Volumetric Grids (VolGrids)

VolGrids is a framework for volumetric calculations, with emphasis in biological molecular systems. The following applications are provided:

You can read more in their respective sections.

QuickStart

pip install volgrids
volgrids --help

Without installing the package

git clone https://github.com/DiegoBarMor/volgrids
cd volgrids
pip install -r requirements.txt
bash scripts/_prepare.sh # fetch vendors that are packed only in the pip distribution
python3 volgrids --help

Setup

Requirements

Hard requirements

  • Grid operations are based on NumPy arrays.
  • Molecular structures and trajectories data are parsed by MDAnalysis.
  • CMAP files are parsed by h5py.

Optional requirements

  • [APBS]: Follow the instructions from here.
  • rnapolis (pip install rnapolis) for running the volgrids smutils resids_nonbp utility.
  • freyacli (pip install freyacli) for CLI management
    • included as vendor in volgrid's pip distribution. If you don't want to use pip, it will be fetched automatically the first time you run volgrids. Alternatively, run bash volgrids/_prepare.sh in your local volgrids copy to fetch the vendor packages manually.

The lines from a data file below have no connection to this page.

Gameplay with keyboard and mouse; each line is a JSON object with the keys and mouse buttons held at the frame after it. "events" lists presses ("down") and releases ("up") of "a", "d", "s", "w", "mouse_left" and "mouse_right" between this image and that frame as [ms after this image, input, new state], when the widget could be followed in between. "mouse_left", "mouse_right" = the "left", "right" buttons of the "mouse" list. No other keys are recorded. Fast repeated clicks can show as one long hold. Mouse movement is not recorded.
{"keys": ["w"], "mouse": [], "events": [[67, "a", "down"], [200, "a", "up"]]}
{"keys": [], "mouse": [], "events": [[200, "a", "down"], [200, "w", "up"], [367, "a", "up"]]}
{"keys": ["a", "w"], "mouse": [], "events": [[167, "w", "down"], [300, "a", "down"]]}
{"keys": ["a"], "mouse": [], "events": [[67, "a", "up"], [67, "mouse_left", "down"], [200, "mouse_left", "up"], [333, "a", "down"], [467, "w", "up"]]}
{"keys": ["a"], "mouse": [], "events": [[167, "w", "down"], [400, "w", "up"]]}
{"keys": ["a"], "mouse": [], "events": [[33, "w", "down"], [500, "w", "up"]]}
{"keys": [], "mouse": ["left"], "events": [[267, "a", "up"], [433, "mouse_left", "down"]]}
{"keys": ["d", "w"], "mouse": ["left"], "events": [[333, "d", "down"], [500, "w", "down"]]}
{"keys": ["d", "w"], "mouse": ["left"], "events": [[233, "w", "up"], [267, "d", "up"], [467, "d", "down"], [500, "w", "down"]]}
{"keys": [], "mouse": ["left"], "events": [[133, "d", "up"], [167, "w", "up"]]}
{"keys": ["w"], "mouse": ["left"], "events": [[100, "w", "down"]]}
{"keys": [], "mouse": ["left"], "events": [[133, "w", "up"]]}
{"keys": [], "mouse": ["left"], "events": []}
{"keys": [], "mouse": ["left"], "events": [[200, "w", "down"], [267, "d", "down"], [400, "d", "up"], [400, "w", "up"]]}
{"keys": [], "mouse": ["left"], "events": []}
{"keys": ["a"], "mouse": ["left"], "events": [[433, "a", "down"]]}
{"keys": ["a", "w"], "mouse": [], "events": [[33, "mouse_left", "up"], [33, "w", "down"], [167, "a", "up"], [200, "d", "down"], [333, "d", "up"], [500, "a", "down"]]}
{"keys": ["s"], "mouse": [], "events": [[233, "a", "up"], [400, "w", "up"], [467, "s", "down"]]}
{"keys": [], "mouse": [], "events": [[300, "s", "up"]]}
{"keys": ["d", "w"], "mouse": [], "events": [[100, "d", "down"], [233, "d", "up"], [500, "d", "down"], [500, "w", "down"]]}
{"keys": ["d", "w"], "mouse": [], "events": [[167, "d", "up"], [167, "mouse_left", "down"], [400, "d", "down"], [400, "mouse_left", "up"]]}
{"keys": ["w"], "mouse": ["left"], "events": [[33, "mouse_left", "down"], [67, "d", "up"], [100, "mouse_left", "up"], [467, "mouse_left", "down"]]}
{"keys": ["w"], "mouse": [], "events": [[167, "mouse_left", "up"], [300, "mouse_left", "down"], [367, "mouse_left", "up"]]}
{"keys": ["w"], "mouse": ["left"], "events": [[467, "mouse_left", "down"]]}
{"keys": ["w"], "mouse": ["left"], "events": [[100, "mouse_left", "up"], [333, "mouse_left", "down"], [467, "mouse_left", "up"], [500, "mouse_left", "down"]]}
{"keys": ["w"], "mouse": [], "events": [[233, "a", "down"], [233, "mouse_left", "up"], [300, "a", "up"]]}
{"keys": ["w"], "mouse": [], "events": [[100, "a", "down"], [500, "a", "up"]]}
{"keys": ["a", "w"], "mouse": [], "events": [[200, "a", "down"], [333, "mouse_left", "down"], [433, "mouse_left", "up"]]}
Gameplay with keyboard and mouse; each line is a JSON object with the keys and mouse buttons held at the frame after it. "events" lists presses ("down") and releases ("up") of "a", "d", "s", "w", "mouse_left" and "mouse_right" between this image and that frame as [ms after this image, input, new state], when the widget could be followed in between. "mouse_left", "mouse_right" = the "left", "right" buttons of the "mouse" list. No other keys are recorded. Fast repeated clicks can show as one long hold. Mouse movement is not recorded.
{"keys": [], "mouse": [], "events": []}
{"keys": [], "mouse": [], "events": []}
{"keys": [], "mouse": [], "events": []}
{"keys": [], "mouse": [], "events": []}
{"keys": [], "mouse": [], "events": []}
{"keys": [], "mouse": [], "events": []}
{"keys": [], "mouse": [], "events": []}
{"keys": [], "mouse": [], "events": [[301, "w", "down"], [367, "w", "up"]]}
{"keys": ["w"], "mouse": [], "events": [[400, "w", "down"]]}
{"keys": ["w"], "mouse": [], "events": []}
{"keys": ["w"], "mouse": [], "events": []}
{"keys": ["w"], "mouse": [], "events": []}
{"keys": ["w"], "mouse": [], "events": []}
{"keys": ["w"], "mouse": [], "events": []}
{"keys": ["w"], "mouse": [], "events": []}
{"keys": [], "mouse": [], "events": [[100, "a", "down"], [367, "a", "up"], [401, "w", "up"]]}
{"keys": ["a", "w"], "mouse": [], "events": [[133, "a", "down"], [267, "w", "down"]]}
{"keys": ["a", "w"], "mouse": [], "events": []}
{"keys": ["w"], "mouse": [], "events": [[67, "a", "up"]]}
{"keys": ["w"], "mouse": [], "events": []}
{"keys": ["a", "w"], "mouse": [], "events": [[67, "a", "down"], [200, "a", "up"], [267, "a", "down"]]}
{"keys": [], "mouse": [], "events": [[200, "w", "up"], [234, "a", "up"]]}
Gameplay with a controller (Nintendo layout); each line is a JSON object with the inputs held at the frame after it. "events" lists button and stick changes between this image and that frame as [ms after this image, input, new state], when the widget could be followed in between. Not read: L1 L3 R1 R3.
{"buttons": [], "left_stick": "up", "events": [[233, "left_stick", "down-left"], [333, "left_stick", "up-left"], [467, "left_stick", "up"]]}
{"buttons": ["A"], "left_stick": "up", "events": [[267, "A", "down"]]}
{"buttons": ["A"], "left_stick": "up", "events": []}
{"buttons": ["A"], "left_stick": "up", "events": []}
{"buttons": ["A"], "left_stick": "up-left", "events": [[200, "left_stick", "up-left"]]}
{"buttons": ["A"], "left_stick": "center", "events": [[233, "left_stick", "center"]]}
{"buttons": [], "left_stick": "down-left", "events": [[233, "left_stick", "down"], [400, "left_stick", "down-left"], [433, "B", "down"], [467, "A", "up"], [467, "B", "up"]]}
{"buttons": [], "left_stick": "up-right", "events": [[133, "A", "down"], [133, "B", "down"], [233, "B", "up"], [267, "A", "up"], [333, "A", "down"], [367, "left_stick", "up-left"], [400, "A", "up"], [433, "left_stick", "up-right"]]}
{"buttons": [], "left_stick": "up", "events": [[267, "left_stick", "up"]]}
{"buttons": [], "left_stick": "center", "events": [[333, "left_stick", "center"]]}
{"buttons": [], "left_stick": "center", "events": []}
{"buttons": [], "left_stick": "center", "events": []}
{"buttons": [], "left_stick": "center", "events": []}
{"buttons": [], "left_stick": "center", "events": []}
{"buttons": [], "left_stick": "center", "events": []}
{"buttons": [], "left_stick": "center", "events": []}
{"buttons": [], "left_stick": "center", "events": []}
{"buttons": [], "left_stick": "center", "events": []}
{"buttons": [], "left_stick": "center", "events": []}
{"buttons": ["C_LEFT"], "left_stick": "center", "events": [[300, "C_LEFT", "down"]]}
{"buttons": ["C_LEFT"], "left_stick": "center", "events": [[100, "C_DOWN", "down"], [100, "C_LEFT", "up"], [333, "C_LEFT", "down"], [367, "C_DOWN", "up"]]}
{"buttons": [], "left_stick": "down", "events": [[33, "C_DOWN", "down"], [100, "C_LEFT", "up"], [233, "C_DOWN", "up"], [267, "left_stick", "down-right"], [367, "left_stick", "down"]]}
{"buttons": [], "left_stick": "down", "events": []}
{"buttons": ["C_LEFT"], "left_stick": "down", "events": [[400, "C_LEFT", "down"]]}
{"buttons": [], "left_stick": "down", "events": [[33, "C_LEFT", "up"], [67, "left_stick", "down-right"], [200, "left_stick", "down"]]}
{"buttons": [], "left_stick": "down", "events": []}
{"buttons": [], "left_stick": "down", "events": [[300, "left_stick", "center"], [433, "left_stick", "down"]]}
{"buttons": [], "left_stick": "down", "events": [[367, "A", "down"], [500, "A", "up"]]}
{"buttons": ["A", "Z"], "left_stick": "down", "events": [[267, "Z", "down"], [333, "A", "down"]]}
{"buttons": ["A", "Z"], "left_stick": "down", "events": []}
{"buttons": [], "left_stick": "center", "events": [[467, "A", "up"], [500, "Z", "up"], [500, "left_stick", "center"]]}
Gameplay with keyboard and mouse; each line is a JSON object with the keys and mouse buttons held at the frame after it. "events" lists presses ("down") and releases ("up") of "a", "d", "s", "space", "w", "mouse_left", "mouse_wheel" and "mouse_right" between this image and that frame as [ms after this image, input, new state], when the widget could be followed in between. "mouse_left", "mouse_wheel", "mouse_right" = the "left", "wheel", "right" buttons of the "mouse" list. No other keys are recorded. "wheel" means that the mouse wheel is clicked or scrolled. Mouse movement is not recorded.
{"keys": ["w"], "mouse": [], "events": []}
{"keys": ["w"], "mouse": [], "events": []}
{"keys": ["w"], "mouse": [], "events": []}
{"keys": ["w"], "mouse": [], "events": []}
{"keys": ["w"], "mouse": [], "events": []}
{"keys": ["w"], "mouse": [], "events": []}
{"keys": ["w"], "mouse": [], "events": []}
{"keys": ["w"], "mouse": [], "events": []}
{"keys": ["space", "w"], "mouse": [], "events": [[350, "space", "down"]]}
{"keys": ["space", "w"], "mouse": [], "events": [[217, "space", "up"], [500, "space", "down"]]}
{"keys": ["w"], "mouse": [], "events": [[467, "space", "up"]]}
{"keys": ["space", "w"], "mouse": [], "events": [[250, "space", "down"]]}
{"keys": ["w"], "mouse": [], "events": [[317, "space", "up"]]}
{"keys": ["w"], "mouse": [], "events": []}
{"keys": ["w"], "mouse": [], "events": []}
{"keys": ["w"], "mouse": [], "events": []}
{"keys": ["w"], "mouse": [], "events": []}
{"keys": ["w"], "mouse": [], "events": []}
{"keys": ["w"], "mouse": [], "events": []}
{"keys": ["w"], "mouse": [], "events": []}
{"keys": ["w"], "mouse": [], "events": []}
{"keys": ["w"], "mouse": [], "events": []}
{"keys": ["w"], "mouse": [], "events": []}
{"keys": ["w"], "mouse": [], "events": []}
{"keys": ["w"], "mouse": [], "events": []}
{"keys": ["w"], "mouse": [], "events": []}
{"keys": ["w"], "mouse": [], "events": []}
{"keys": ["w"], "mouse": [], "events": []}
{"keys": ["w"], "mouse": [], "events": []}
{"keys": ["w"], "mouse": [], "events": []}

Option 1: Setting up a Conda environment

Automatic

conda env create -f environment.yml
conda activate volgrids

Manual

conda create --name volgrids -y
conda activate volgrids
conda install python -y
conda install -c conda-forge mdanalysis h5py -y

Option 2: Simple setup with PIP

Automatic

pip install -r requirements.txt

Manual

pip install mdanalysis h5py

Usage

Running the CLI utilities (without VolGrids installed)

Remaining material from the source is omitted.